Considéré depuis plusieurs décennies comme une sommité du droit comparé, le professeur Patrick Glenn publié en 2000 son ouvrage de référence sur le droit comparé. Intitulée Legal Traditions of the World, son ouvrage analyse sept traditions juridiques en profondeur. Le professeur Thomas Carbonneau, de l’Université de Pennsylvanie, a conclu à l’issue de son analyse de l’ouvrage que celui-ci « devrait avoir une influence considérable, voire énorme sur les méthodes d’enseignement et les pratiques du droit comparé. C’est exactement le livre qu’il fallait écrire pour aider les juristes et étudiant.e.s juristes contemporains à se libérer de la froide taxonomie que l’on applique dans les approches traditionnelles d’analyse et de débat en droit comparé. »

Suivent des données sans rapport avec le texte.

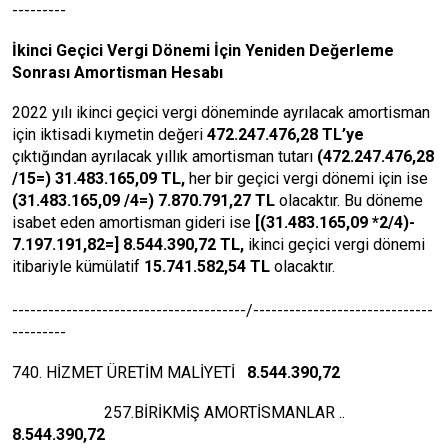
---------
İkinci Geçici Vergi Dönemi İçin Yeniden Değerleme
Sonrası Amortisman Hesabı
2022 yılı ikinci geçici vergi döneminde ayrılacak amortisman
için iktisadi kıymetin değeri
472.247.476,28 TL’ye
çıktığından ayrılacak yıllık amortisman tutarı
(472.247.476,28
/15=) 31.483.165,09 TL,
her bir geçici vergi dönemi için ise
(31.483.165,09 /4=) 7.870.791,27 TL
olacaktır.
Bu döneme
isabet eden amortisman gideri ise
[(31.483.165,09 *2/4)-
7.197.191,82=] 8.544.390,72 TL,
ikinci geçici vergi dönemi
itibariyle kümülatif
15.741.582,54 TL
olacaktır.
---------------------------------------/------------------------------
---------
740. HİZMET ÜRETİM MALİYETİ
8.544.390,72
257.BİRİKMİŞ AMORTİSMANLAR ..
8.544.390,72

Son ouvrage Legal Traditions of the World a reçu le Prix canadien de l’Académie internationale du droit comparé en 1998. Ce prix est décerné en reconnaissance d’un « ouvrage juridique original, rédigé en anglais ou en français, dans lequel les systèmes de common law et de droit civil font l’objet d’une analyse comparative critique dans la sphère du droit privé ou public ». La cinquième édition de l’ouvrage est parue en août 2014.

Auteur d’une dizaine de livres et de 200 articles, le professeur Glenn a exercé une influence indiscutable dans le domaine du droit comparé. En 2010, il a été chercheur invité au Collège All Souls d’Oxford et titulaire de la Chaire de recherche Henry G. Schermers à l’Institut d’internationalisation du droit de La Haye et à l’Institut des hautes études des Pays-Bas. En 2012, la présidence de l’Association américaine de droit comparé lui a été confiée, et il est alors devenu la première personne nommée à ce poste née à l’extérieur des États-Unis. Après son décès en 2014, la division québécoise de l’Association du Barreau canadien lui a décerné la Médaille PaulAndré Crépeau à titre posthume.

Hanson Hosein, diplômé de la Faculté de droit de McGill, remporte un Emmy en journalisme

 

En 1999, le correspondant de guerre Hanson Hosein (LL. B. 1992 et B.C.L. 1993) a remporté un prix Emmy ainsi que le prix de l’Overseas Press Club pour son reportage intitulé The Fall of Kosovo. Hanson Hosein est cinéaste, auteur et président fondateur de HRH Media, une entreprise cinématographique qui a travaillé avec plusieurs sociétés classées au palmarès Fortune 500. Par ailleurs, il travaille à l’Université de Washington comme directeur du programme de maîtrise en leadership des communications. Un ancien camarade de classe se souvient qu’« Hanson a déjà dit très clairement qu’il ne pratiquerait jamais le droit ». Hanson Hosein a certainement démontré que les études à la Faculté de droit de l’Université McGill peuvent être un tremplin vers toutes sortes de parcours inédits.

L’image ci-dessus (à droite) montre Hanson Hosein près de Jérusalem en 2001, alors qu’il était correspondant de guerre. Il travaillé pour NBC pendant quatre ans comme directeur de la production au Moyen-Orient et correspondant pour MSNBC.com.